→ **Action item**:
Which lines in the records below contain the word "into"? Return each of them.

# # # #

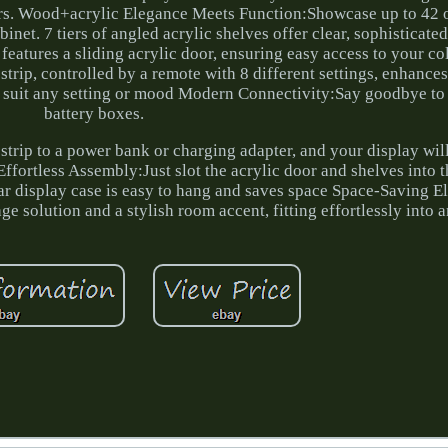
rs. Wood+acrylic Elegance Meets Function:Showcase up to 42 
binet. 7 tiers of angled acrylic shelves offer clear, sophisticate
eatures a sliding acrylic door, ensuring easy access to your co
 strip, controlled by a remote with 8 different settings, enhance
to suit any setting or mood Modern Connectivity:Say goodbye to 
battery boxes.
 strip to a power bank or charging adapter, and your display wil
Effortless Assembly:Just slot the acrylic door and shelves into
ar display case is easy to hang and saves space Space-Saving 
age solution and a stylish room accent, fitting effortlessly into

# # # #

→ **Response to this exercise**:
Effortless Assembly:Just slot the acrylic door and shelves into
age solution and a stylish room accent, fitting effortlessly into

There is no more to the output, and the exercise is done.